*** Opening Records supplied ***

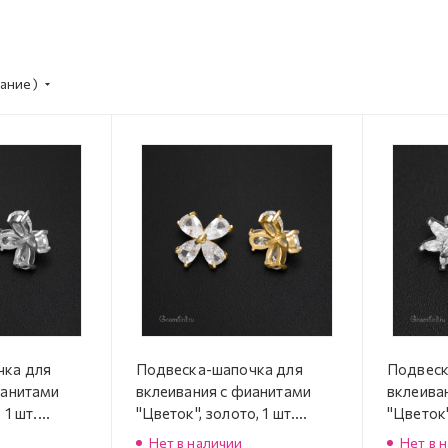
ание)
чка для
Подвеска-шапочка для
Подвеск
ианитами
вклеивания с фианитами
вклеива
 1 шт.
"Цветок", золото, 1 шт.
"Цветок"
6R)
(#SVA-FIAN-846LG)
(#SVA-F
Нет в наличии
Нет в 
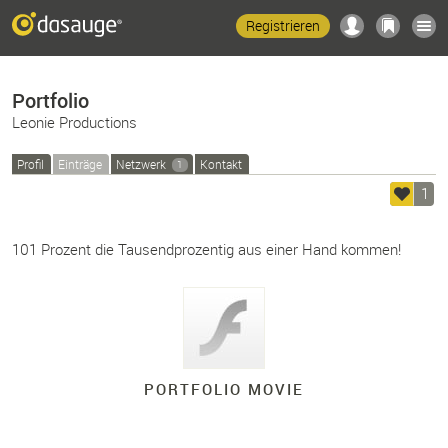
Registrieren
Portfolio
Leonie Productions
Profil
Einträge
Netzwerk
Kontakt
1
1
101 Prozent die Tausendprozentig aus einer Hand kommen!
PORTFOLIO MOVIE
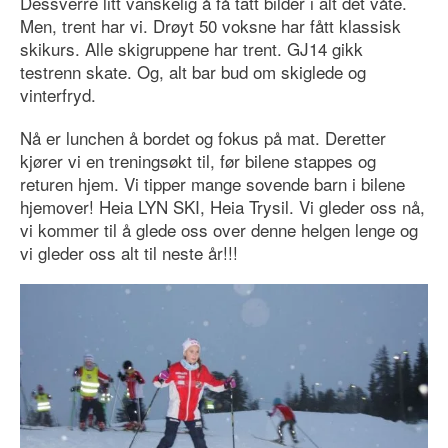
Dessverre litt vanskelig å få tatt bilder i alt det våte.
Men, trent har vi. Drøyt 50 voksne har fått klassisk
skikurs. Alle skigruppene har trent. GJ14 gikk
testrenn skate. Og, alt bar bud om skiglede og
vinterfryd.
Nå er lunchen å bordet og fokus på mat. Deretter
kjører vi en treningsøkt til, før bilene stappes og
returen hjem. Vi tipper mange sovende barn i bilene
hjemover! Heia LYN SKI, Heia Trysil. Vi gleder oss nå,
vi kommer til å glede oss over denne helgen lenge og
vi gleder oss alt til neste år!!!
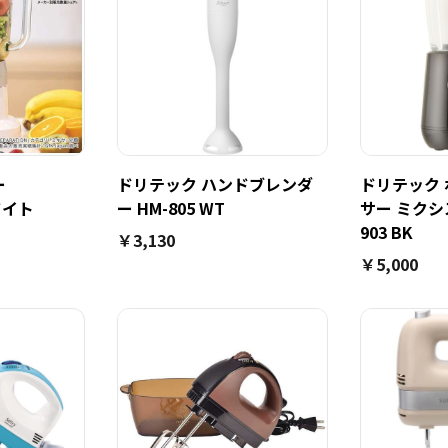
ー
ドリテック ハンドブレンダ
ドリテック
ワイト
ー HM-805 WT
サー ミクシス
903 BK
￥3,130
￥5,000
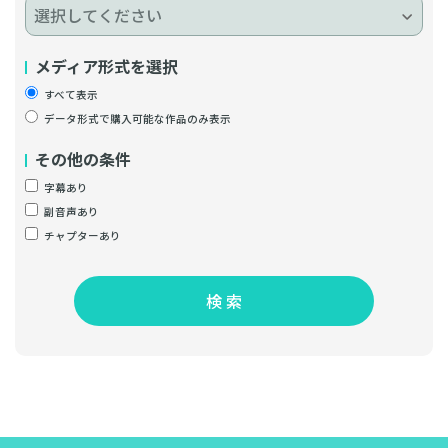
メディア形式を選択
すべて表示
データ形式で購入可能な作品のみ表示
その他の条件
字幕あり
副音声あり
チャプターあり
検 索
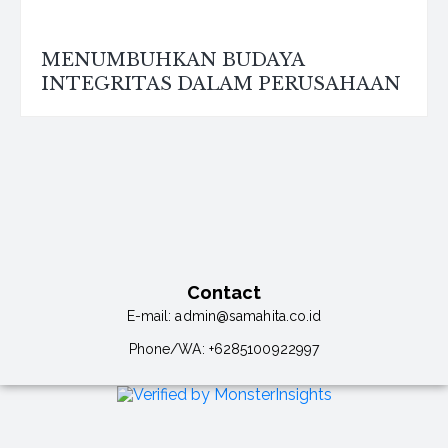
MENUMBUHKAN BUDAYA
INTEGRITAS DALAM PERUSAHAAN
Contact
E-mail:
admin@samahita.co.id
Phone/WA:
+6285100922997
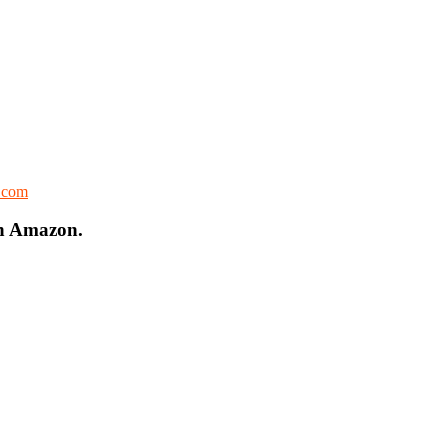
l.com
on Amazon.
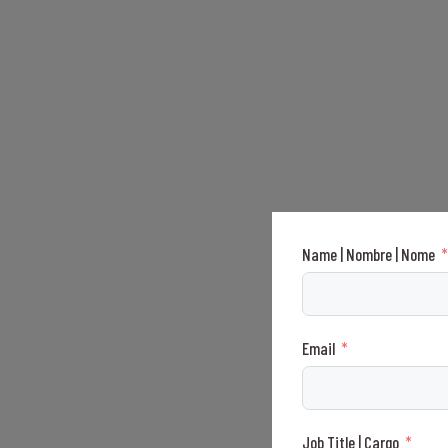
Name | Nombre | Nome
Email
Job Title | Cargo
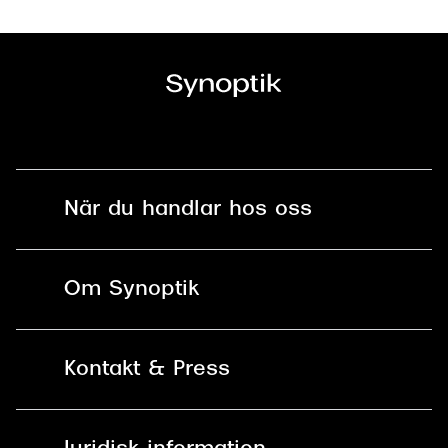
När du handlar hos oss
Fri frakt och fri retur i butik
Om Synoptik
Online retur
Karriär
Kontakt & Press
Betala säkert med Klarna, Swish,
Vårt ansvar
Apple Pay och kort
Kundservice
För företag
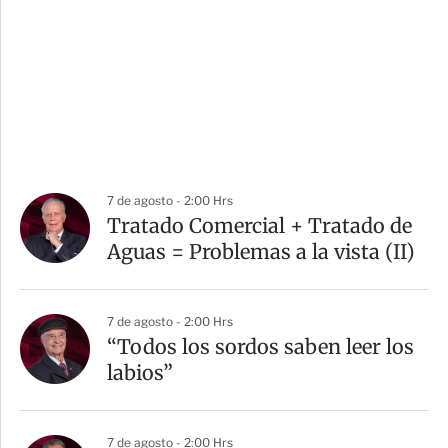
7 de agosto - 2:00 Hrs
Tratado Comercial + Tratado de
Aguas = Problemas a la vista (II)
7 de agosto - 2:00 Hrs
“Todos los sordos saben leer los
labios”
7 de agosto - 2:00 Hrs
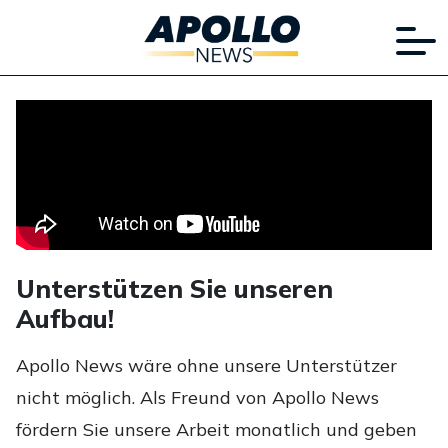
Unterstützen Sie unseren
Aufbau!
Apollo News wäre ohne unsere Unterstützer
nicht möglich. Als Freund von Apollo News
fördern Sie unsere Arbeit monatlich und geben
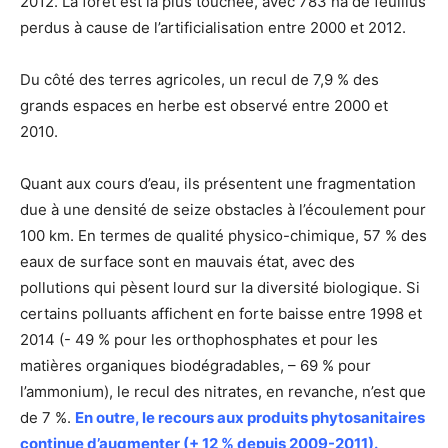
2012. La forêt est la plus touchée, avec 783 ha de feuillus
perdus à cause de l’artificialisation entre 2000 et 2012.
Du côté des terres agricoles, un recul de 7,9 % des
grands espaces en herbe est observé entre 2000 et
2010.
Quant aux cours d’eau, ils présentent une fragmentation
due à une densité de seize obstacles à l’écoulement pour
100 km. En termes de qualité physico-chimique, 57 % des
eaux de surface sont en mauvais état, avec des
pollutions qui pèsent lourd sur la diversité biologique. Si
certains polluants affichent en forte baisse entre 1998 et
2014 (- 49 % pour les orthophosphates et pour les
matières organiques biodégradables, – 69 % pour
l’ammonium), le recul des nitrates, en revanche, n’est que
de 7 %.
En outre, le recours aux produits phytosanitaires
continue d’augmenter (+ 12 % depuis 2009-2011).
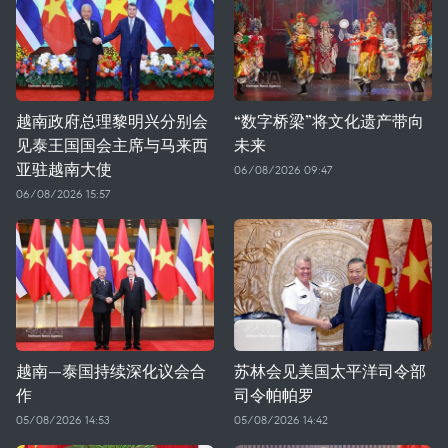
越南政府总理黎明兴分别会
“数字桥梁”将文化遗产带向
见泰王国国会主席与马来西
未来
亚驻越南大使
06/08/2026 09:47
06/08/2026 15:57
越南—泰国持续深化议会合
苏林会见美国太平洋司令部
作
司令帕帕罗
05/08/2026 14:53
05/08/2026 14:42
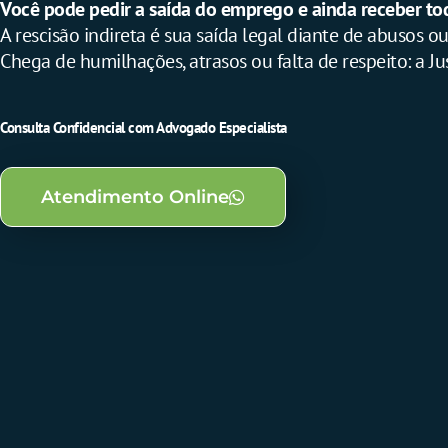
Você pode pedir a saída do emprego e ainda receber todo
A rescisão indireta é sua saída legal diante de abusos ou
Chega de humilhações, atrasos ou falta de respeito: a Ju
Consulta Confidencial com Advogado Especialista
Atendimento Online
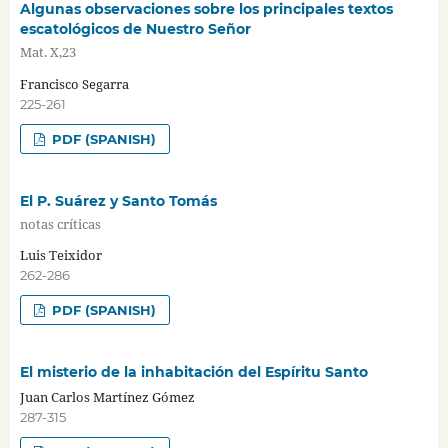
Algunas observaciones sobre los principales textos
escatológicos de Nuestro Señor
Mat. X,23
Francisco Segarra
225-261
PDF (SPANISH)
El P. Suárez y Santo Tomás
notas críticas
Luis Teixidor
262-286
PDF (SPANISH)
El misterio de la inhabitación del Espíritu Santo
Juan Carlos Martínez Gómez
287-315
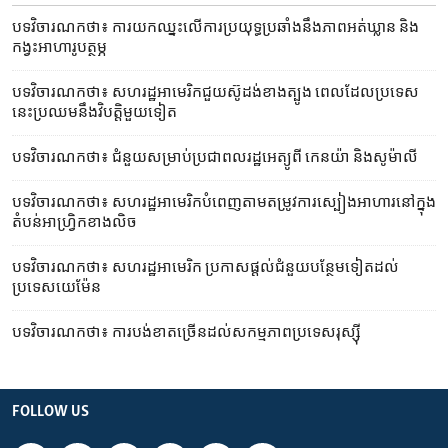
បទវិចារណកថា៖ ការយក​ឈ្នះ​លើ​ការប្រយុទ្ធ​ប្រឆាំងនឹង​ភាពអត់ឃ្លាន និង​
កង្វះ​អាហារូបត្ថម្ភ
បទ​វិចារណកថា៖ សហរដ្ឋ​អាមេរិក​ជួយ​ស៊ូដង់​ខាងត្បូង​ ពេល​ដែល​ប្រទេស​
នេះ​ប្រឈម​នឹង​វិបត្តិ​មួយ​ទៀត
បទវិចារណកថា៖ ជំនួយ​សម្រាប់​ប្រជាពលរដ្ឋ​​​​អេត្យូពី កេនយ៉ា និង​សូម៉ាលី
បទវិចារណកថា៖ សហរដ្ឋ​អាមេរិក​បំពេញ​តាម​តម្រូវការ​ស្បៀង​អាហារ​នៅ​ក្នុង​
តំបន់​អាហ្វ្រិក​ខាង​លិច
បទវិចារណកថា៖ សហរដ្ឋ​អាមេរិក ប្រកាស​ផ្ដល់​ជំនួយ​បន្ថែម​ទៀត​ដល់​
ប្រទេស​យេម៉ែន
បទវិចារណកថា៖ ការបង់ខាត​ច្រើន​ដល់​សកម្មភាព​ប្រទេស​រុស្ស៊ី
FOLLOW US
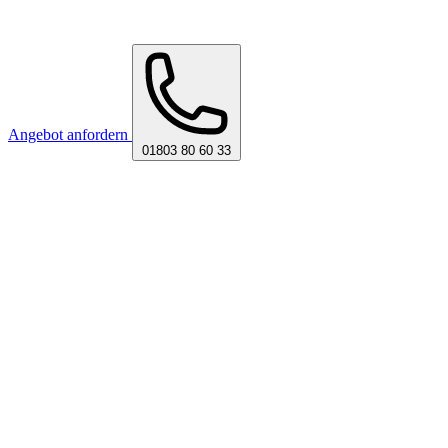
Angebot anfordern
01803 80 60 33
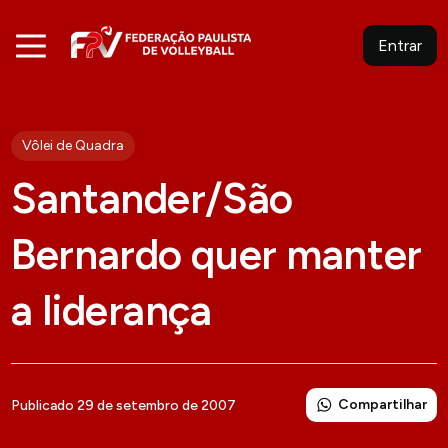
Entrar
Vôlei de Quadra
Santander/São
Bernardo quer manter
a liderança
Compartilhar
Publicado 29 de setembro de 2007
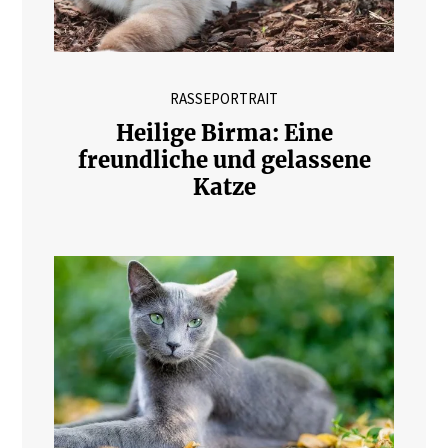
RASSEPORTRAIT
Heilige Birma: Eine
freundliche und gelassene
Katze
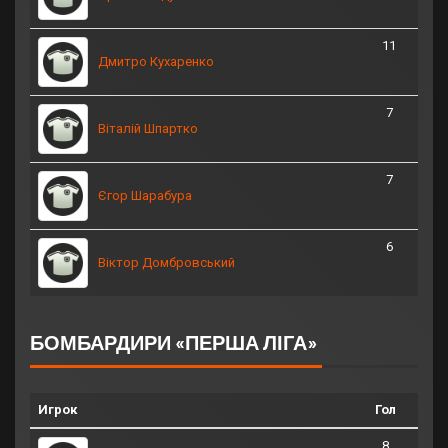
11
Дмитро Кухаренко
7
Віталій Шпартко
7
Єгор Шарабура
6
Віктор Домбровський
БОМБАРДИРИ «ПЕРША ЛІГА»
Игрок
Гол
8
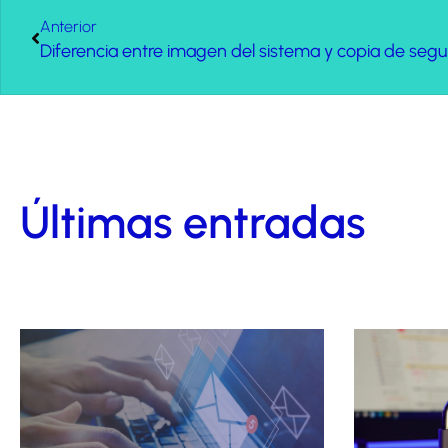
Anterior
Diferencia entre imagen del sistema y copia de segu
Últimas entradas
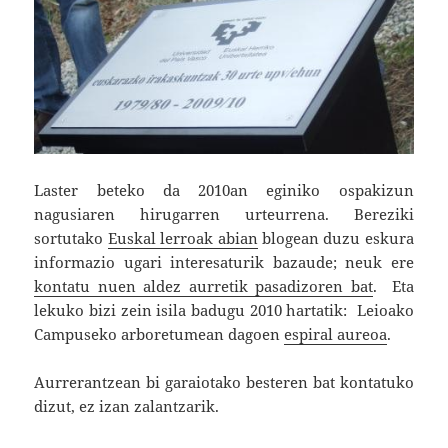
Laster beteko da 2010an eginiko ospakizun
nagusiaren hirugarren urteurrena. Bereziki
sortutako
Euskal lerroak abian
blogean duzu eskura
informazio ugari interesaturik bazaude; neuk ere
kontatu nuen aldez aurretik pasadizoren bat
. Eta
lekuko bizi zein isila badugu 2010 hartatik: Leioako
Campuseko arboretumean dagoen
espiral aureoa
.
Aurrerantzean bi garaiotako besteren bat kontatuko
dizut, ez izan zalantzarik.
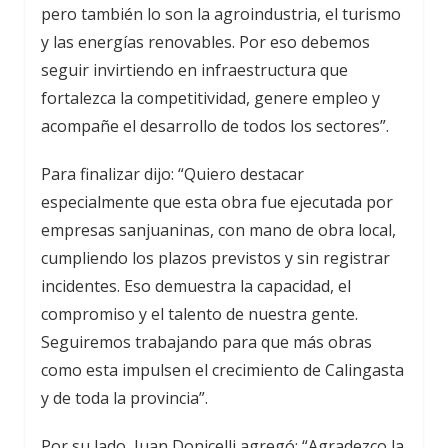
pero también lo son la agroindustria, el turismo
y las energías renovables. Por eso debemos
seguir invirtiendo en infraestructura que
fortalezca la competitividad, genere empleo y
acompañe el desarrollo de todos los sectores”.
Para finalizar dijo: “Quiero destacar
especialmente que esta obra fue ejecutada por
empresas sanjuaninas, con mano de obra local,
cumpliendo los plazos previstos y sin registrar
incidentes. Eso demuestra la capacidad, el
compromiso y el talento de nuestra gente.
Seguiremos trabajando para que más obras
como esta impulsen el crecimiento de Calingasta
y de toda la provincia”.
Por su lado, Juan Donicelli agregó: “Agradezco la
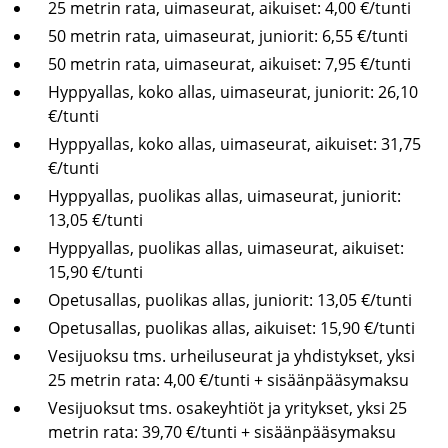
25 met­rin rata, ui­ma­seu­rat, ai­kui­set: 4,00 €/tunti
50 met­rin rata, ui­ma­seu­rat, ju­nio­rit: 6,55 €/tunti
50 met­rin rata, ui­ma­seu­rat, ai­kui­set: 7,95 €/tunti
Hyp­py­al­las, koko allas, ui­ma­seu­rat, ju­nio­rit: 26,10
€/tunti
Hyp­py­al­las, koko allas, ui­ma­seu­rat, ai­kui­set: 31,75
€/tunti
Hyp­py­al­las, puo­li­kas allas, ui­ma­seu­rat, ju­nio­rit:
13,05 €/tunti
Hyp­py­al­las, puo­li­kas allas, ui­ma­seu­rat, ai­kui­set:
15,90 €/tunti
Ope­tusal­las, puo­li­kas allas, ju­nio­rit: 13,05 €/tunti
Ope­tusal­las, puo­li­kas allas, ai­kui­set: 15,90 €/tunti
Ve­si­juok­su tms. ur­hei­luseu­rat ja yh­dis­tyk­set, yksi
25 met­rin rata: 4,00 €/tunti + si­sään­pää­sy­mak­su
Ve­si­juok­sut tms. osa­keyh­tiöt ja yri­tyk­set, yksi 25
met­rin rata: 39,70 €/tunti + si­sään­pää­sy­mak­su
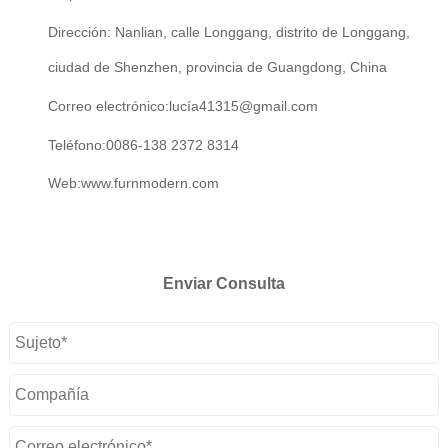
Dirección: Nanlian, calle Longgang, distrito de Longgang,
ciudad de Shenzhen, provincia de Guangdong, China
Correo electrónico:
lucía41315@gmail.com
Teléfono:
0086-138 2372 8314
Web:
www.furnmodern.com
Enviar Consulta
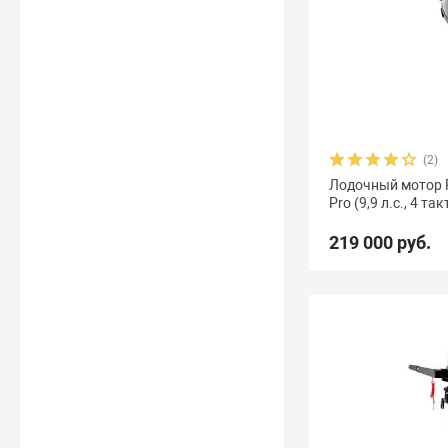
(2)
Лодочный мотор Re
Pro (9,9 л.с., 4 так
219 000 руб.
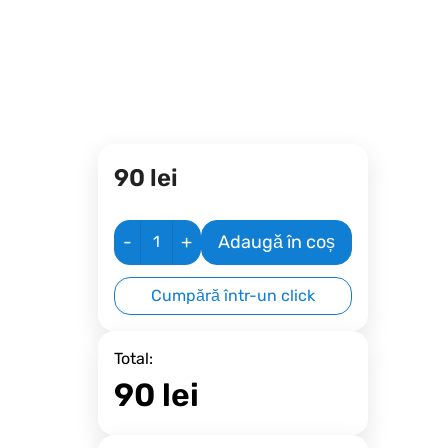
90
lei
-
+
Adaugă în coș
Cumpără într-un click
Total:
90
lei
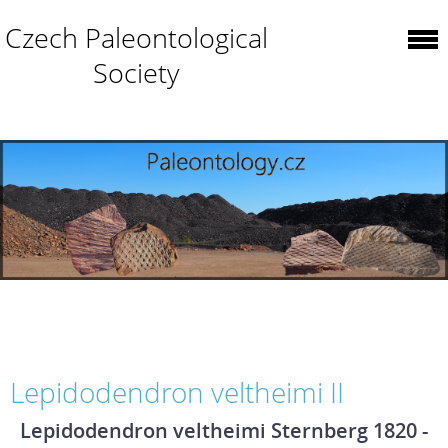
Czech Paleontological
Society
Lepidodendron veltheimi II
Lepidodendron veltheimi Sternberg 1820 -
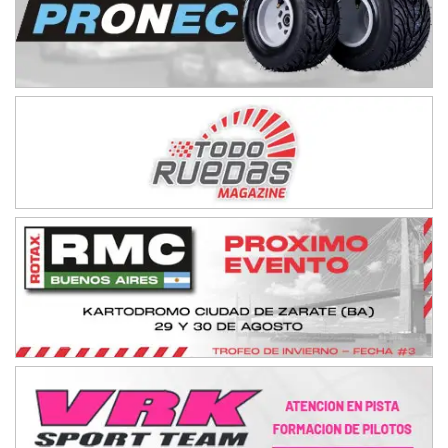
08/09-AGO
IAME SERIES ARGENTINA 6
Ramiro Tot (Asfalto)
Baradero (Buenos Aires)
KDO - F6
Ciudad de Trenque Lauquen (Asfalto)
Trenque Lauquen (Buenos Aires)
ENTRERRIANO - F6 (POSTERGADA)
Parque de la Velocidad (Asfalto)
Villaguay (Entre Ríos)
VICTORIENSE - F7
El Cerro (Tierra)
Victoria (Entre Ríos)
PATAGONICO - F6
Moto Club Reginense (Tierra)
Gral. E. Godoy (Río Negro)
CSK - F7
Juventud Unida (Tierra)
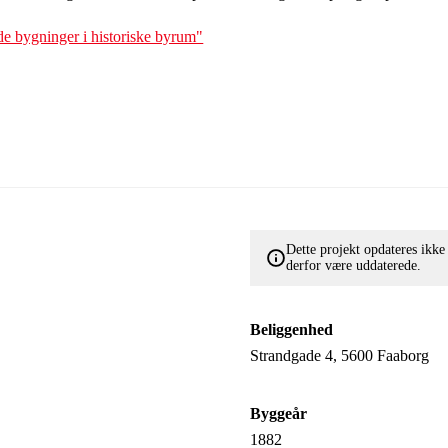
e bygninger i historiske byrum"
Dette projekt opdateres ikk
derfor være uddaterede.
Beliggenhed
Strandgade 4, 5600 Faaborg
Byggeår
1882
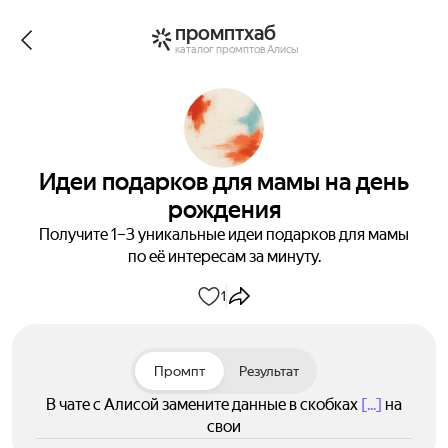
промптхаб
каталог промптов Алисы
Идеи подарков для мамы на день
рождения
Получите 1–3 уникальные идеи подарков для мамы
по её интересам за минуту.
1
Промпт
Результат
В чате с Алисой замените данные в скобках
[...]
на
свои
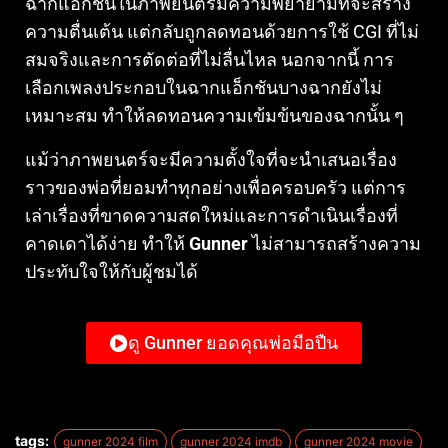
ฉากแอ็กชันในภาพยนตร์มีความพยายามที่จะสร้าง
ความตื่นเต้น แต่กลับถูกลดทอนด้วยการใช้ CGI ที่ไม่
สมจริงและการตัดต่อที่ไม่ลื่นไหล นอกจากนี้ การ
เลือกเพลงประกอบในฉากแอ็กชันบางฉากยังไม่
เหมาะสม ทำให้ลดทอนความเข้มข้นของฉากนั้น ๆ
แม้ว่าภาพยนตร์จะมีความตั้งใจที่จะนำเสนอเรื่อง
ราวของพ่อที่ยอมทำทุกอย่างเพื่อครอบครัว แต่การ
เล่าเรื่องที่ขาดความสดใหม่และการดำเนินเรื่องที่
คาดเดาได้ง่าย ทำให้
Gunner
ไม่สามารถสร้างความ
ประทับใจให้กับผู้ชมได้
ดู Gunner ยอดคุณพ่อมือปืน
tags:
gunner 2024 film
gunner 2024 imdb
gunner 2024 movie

*** Closing Records supplied ***

• _Exercise directions_: In the rows above, what is everything from the line containing "Laster beteko da 2010an eginiko ospakizun" down to the line containing "dizut, ez izan zalantzarik.", given as a JSON list of strings with one string per line, both end lines included and blank lines left out?

• _Response box_:
[
  "Laster beteko da 2010an eginiko ospakizun",
  "nagusiaren hirugarren urteurrena. Bereziki",
  "sortutako",
  "Euskal lerroak abian",
  "blogean duzu eskura",
  "informazio ugari interesaturik bazaude; neuk ere",
  "kontatu nuen aldez aurretik pasadizoren bat",
  ". Eta",
  "lekuko bizi zein isila badugu 2010 hartatik: Leioako",
  "Campuseko arboretumean dagoen",
  "espiral aureoa",
  ".",
  "Aurrerantzean bi garaiotako besteren bat kontatuko",
  "dizut, ez izan zalantzarik."
]